World number one Mauresmo led Sharapova 6-3 3-1 before the 2004 champion reeled off five successive games to force a third set in an enthralling semi-final tussle on Center Court.

Top seed Mauresmo recovered her rhythm in the decider, though, and greeted victory by tearing round the court in jubilant relief.

"It was so tight in the second set, I was just thinking about getting to the final at the fourth attempt," said Mauresmo.

"I was relieved at the end because I was able in the third set to come back stronger and change the momentum. I finally get to play for the trophy and I will try to take my chances."

Fourth seed Sharapova has now lost five grand slam semifinals since winning the 2004 Wimbledon title as a 17-year-old.
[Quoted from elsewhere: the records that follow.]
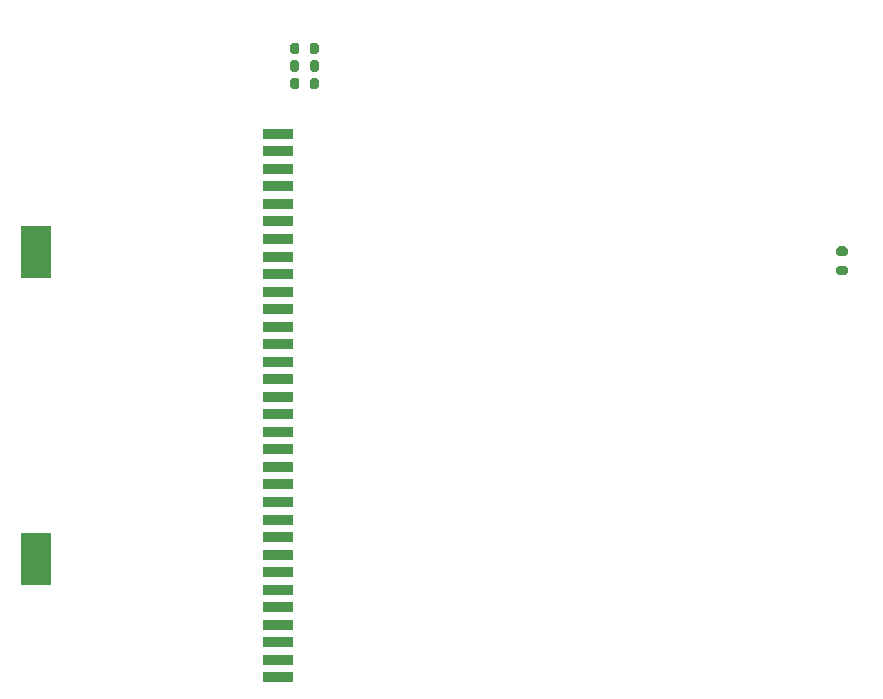
<source format=gbr>
%TF.GenerationSoftware,KiCad,Pcbnew,5.1.10-88a1d61d58~90~ubuntu20.04.1*%
%TF.CreationDate,2021-10-29T09:45:40+02:00*%
%TF.ProjectId,GameboyReader,47616d65-626f-4795-9265-616465722e6b,rev?*%
%TF.SameCoordinates,Original*%
%TF.FileFunction,Paste,Top*%
%TF.FilePolarity,Positive*%
%FSLAX46Y46*%
G04 Gerber Fmt 4.6, Leading zero omitted, Abs format (unit mm)*
G04 Created by KiCad (PCBNEW 5.1.10-88a1d61d58~90~ubuntu20.04.1) date 2021-10-29 09:45:40*
%MOMM*%
%LPD*%
G01*
G04 APERTURE LIST*
%ADD10R,2.500000X0.850000*%
%ADD11R,2.500000X4.500000*%
G04 APERTURE END LIST*
D10*
%TO.C,J1*%
X126750000Y-136258000D03*
X126750000Y-134774000D03*
X126750000Y-131804000D03*
X126750000Y-130320000D03*
X126750000Y-128835000D03*
X126750000Y-127354000D03*
X126750000Y-125867000D03*
X126750000Y-124382000D03*
X126750000Y-122898000D03*
X126750000Y-121413000D03*
X126750000Y-119930000D03*
X126750000Y-118445000D03*
X126750000Y-116961000D03*
X126750000Y-115477000D03*
X126750000Y-113991000D03*
X126750000Y-112508000D03*
X126750000Y-111023000D03*
X126750000Y-109539000D03*
X126750000Y-108055000D03*
X126750000Y-106569000D03*
X126750000Y-133289000D03*
X126750000Y-105086000D03*
X126750000Y-103603000D03*
X126750000Y-102117000D03*
X126750000Y-100633000D03*
X126750000Y-99148000D03*
X126750000Y-97664000D03*
X126750000Y-96181000D03*
X126750000Y-94695000D03*
X126750000Y-93212000D03*
X126750000Y-91727000D03*
X126750000Y-90242000D03*
D11*
X106249000Y-100250000D03*
X106249000Y-126251000D03*
%TD*%
%TO.C,R20*%
G36*
G01*
X174225000Y-101425000D02*
X174775000Y-101425000D01*
G75*
G02*
X174975000Y-101625000I0J-200000D01*
G01*
X174975000Y-102025000D01*
G75*
G02*
X174775000Y-102225000I-200000J0D01*
G01*
X174225000Y-102225000D01*
G75*
G02*
X174025000Y-102025000I0J200000D01*
G01*
X174025000Y-101625000D01*
G75*
G02*
X174225000Y-101425000I200000J0D01*
G01*
G37*
G36*
G01*
X174225000Y-99775000D02*
X174775000Y-99775000D01*
G75*
G02*
X174975000Y-99975000I0J-200000D01*
G01*
X174975000Y-100375000D01*
G75*
G02*
X174775000Y-100575000I-200000J0D01*
G01*
X174225000Y-100575000D01*
G75*
G02*
X174025000Y-100375000I0J200000D01*
G01*
X174025000Y-99975000D01*
G75*
G02*
X174225000Y-99775000I200000J0D01*
G01*
G37*
%TD*%
%TO.C,R17*%
G36*
G01*
X127775000Y-86275000D02*
X127775000Y-85725000D01*
G75*
G02*
X127975000Y-85525000I200000J0D01*
G01*
X128375000Y-85525000D01*
G75*
G02*
X128575000Y-85725000I0J-200000D01*
G01*
X128575000Y-86275000D01*
G75*
G02*
X128375000Y-86475000I-200000J0D01*
G01*
X127975000Y-86475000D01*
G75*
G02*
X127775000Y-86275000I0J200000D01*
G01*
G37*
G36*
G01*
X129425000Y-86275000D02*
X129425000Y-85725000D01*
G75*
G02*
X129625000Y-85525000I200000J0D01*
G01*
X130025000Y-85525000D01*
G75*
G02*
X130225000Y-85725000I0J-200000D01*
G01*
X130225000Y-86275000D01*
G75*
G02*
X130025000Y-86475000I-200000J0D01*
G01*
X129625000Y-86475000D01*
G75*
G02*
X129425000Y-86275000I0J200000D01*
G01*
G37*
%TD*%
%TO.C,R18*%
G36*
G01*
X129425000Y-83275000D02*
X129425000Y-82725000D01*
G75*
G02*
X129625000Y-82525000I200000J0D01*
G01*
X130025000Y-82525000D01*
G75*
G02*
X130225000Y-82725000I0J-200000D01*
G01*
X130225000Y-83275000D01*
G75*
G02*
X130025000Y-83475000I-200000J0D01*
G01*
X129625000Y-83475000D01*
G75*
G02*
X129425000Y-83275000I0J200000D01*
G01*
G37*
G36*
G01*
X127775000Y-83275000D02*
X127775000Y-82725000D01*
G75*
G02*
X127975000Y-82525000I200000J0D01*
G01*
X128375000Y-82525000D01*
G75*
G02*
X128575000Y-82725000I0J-200000D01*
G01*
X128575000Y-83275000D01*
G75*
G02*
X128375000Y-83475000I-200000J0D01*
G01*
X127975000Y-83475000D01*
G75*
G02*
X127775000Y-83275000I0J200000D01*
G01*
G37*
%TD*%
%TO.C,R19*%
G36*
G01*
X130225000Y-84225000D02*
X130225000Y-84775000D01*
G75*
G02*
X130025000Y-84975000I-200000J0D01*
G01*
X129625000Y-84975000D01*
G75*
G02*
X129425000Y-84775000I0J200000D01*
G01*
X129425000Y-84225000D01*
G75*
G02*
X129625000Y-84025000I200000J0D01*
G01*
X130025000Y-84025000D01*
G75*
G02*
X130225000Y-84225000I0J-200000D01*
G01*
G37*
G36*
G01*
X128575000Y-84225000D02*
X128575000Y-84775000D01*
G75*
G02*
X128375000Y-84975000I-200000J0D01*
G01*
X127975000Y-84975000D01*
G75*
G02*
X127775000Y-84775000I0J200000D01*
G01*
X127775000Y-84225000D01*
G75*
G02*
X127975000Y-84025000I200000J0D01*
G01*
X128375000Y-84025000D01*
G75*
G02*
X128575000Y-84225000I0J-200000D01*
G01*
G37*
%TD*%
M02*

</source>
She was beaten by American Venus Williams in last year's Wimbledon semifinals.

Mauresmo had won both their previous encounters on hardcourt and her superior volleying ability was immediately evident.

Both women served beautifully at the start of the match and an entranced Center Court crowd had to wait until the eighth game for the first break point to arrive.

Sharapova fell 0-40 behind and although she ed deuce with three big first serves, Mauresmo provoked successive errors to seal the break at the fourth attempt.

The Australian Open champion earned three set points in the next game and after squandering the first two, took the third when Sharapova ended a nervy rally with an over-hit forehand that dropped beyond the baseline.

Mauresmo looked to be in total control when she broke Sharapova's serve in the first game of the second set.

Brittleness

The 26-year-old's career has been plagued by mental brittleness, though, and from 3-1 up and 40-0 up on Sharapova's serve, her nerve and with it her timing seemed to desert her.

Mauresmo lost successive service games, the second with a nervous double-fault, and Sharapova took five games in a row to level the match.

The Russian, delivering her trademark shriek with every shot, looked the likelier winner at that point.

Somehow Mauresmo recovered her serving rhythm and, defending doggedly, took advantage of the teenager's errors to break twice in a row and lead 4-0.

This time the Frenchwoman held her mind and body together and sealed a place in her third grand slam final when Sharapova slung a forehand long.

Mauresmo's win meant she retained her number one ranking ahead of Clijsters.